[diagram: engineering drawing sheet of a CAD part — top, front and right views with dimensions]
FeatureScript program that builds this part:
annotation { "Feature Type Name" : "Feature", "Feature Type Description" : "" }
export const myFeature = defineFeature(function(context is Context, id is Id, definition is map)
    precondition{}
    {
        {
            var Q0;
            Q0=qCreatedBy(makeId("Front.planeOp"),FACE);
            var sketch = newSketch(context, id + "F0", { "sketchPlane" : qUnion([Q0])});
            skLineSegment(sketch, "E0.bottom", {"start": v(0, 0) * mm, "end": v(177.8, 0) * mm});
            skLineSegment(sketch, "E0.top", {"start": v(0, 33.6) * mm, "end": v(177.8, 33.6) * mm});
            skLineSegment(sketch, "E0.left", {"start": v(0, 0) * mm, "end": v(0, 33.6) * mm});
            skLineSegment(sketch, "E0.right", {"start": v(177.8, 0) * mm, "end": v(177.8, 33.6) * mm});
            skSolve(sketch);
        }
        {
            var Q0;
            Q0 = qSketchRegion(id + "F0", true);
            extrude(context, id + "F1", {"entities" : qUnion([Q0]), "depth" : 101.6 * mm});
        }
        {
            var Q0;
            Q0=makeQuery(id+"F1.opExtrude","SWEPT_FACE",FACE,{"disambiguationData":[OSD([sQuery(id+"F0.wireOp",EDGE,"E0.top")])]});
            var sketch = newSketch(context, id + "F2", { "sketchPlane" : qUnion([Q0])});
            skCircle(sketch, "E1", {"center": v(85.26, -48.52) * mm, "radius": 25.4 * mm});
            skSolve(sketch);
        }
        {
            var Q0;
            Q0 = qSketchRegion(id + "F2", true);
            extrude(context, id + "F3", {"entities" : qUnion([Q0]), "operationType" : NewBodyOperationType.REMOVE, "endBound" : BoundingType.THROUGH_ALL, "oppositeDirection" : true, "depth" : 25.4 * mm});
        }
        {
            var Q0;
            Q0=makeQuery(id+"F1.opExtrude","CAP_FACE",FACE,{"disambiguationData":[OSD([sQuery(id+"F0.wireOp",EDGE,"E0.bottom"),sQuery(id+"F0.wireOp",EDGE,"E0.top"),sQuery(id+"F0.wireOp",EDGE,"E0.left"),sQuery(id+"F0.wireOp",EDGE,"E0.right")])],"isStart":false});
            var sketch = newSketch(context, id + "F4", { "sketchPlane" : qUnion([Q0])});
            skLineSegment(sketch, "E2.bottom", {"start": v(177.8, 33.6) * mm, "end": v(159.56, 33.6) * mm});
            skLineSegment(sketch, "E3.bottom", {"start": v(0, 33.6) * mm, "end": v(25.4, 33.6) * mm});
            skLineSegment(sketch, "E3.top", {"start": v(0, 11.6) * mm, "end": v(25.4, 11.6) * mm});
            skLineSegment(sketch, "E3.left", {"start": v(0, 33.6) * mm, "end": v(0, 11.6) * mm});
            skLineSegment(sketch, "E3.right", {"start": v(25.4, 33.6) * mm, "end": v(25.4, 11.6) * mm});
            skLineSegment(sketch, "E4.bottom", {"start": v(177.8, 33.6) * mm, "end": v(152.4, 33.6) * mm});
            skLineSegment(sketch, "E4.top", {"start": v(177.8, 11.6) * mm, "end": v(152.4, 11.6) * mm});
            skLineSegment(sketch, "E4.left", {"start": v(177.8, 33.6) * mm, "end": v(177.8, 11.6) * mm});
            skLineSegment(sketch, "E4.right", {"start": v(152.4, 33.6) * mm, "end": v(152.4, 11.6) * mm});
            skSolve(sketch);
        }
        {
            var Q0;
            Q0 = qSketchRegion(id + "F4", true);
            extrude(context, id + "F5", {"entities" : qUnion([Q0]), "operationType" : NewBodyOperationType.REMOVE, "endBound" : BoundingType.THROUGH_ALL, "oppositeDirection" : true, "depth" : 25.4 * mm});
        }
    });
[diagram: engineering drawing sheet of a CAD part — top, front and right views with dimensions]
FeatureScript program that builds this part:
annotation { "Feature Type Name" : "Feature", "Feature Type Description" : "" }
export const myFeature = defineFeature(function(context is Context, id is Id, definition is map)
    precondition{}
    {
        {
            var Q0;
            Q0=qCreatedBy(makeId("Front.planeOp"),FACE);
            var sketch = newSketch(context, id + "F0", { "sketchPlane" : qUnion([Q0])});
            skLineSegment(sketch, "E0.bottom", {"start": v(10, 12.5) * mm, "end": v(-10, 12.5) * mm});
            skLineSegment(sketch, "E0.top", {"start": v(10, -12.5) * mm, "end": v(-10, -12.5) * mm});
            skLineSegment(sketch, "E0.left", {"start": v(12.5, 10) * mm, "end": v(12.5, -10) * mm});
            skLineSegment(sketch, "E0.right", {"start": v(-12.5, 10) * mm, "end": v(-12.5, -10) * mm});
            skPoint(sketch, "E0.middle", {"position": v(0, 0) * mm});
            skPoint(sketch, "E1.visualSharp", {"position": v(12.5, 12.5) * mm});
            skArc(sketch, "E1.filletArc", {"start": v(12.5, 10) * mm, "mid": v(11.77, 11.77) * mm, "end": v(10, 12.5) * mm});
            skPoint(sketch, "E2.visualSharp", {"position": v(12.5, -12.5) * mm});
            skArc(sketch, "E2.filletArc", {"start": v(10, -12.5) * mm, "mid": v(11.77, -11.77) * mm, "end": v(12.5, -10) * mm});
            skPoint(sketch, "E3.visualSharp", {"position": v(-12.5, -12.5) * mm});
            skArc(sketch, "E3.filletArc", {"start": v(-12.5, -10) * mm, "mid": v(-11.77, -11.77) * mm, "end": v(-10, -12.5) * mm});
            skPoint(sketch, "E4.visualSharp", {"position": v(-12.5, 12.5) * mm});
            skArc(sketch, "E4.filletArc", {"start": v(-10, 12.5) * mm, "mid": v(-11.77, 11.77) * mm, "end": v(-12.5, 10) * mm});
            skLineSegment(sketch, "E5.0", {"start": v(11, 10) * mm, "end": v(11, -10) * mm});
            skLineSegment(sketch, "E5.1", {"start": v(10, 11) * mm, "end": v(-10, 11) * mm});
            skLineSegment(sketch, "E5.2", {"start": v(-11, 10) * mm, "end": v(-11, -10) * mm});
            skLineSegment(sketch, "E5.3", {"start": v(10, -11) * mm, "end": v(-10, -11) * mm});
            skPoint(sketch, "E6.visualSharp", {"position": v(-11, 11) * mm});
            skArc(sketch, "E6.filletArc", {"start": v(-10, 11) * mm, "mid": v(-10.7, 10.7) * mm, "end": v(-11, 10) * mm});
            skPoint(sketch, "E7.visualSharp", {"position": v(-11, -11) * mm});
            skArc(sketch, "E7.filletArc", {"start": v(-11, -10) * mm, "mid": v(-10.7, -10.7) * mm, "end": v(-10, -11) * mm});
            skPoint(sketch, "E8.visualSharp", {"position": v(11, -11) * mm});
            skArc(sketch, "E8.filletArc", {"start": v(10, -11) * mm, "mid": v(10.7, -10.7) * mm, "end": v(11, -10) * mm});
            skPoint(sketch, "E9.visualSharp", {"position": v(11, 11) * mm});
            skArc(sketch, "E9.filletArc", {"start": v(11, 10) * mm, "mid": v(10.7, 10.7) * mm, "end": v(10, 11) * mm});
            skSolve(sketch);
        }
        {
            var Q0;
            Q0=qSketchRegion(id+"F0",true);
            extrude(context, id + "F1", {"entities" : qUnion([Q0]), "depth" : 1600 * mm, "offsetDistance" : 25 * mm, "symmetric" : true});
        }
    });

━━━━━━━━━━

Objective: Recast the stretch of the listing above from its start through the line containing "v(159.56, 33.6) *" as a JSON list of strings, one string per line, including both ends and omitting blank lines.

Answer to this task:
[
  "[diagram: engineering drawing sheet of a CAD part — top, front and right views with dimensions]",
  "FeatureScript program that builds this part:",
  "annotation { \"Feature Type Name\" : \"Feature\", \"Feature Type Description\" : \"\" }",
  "export const myFeature = defineFeature(function(context is Context, id is Id, definition is map)",
  "    precondition{}",
  "    {",
  "        {",
  "            var Q0;",
  "            Q0=qCreatedBy(makeId(\"Front.planeOp\"),FACE);",
  "            var sketch = newSketch(context, id + \"F0\", { \"sketchPlane\" : qUnion([Q0])});",
  "            skLineSegment(sketch, \"E0.bottom\", {\"start\": v(0, 0) * mm, \"end\": v(177.8, 0) * mm});",
  "            skLineSegment(sketch, \"E0.top\", {\"start\": v(0, 33.6) * mm, \"end\": v(177.8, 33.6) * mm});",
  "            skLineSegment(sketch, \"E0.left\", {\"start\": v(0, 0) * mm, \"end\": v(0, 33.6) * mm});",
  "            skLineSegment(sketch, \"E0.right\", {\"start\": v(177.8, 0) * mm, \"end\": v(177.8, 33.6) * mm});",
  "            skSolve(sketch);",
  "        }",
  "        {",
  "            var Q0;",
  "            Q0 = qSketchRegion(id + \"F0\", true);",
  "            extrude(context, id + \"F1\", {\"entities\" : qUnion([Q0]), \"depth\" : 101.6 * mm});",
  "        }",
  "        {",
  "            var Q0;",
  "            Q0=makeQuery(id+\"F1.opExtrude\",\"SWEPT_FACE\",FACE,{\"disambiguationData\":[OSD([sQuery(id+\"F0.wireOp\",EDGE,\"E0.top\")])]});",
  "            var sketch = newSketch(context, id + \"F2\", { \"sketchPlane\" : qUnion([Q0])});",
  "            skCircle(sketch, \"E1\", {\"center\": v(85.26, -48.52) * mm, \"radius\": 25.4 * mm});",
  "            skSolve(sketch);",
  "        }",
  "        {",
  "            var Q0;",
  "            Q0 = qSketchRegion(id + \"F2\", true);",
  "            extrude(context, id + \"F3\", {\"entities\" : qUnion([Q0]), \"operationType\" : NewBodyOperationType.REMOVE, \"endBound\" : BoundingType.THROUGH_ALL, \"oppositeDirection\" : true, \"depth\" : 25.4 * mm});",
  "        }",
  "        {",
  "            var Q0;",
  "            Q0=makeQuery(id+\"F1.opExtrude\",\"CAP_FACE\",FACE,{\"disambiguationData\":[OSD([sQuery(id+\"F0.wireOp\",EDGE,\"E0.bottom\"),sQuery(id+\"F0.wireOp\",EDGE,\"E0.top\"),sQuery(id+\"F0.wireOp\",EDGE,\"E0.left\"),sQuery(id+\"F0.wireOp\",EDGE,\"E0.right\")])],\"isStart\":false});",
  "            var sketch = newSketch(context, id + \"F4\", { \"sketchPlane\" : qUnion([Q0])});",
  "            skLineSegment(sketch, \"E2.bottom\", {\"start\": v(177.8, 33.6) * mm, \"end\": v(159.56, 33.6) * mm});"
]